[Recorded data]
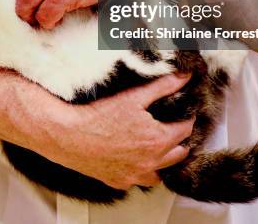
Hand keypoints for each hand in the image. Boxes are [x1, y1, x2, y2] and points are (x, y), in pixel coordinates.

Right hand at [35, 73, 193, 189]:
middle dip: (180, 139)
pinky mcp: (120, 182)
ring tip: (161, 145)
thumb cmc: (100, 116)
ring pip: (161, 172)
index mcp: (158, 141)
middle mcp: (150, 163)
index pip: (185, 130)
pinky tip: (138, 159)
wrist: (70, 136)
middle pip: (179, 153)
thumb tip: (184, 76)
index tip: (185, 110)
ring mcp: (135, 176)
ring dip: (165, 159)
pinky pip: (139, 180)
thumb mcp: (135, 96)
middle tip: (175, 126)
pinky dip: (144, 170)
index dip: (187, 118)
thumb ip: (164, 86)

**ABOUT THIS EXERCISE**: Output the data above exactly, beginning at its first line and ending with the line that holds "ring pip: (161, 172)". Leave out the pictures and add nothing.

**SOLUTION FOR THIS EXERCISE**:
Hand keypoints for each hand in the image. Boxes are [x1, y1, x2, y2] and points are (x, y), in pixel coordinates.

Right hand at [35, 73, 193, 189]:
middle dip: (180, 139)
pinky mcp: (120, 182)
ring tip: (161, 145)
thumb cmc: (100, 116)
ring pip: (161, 172)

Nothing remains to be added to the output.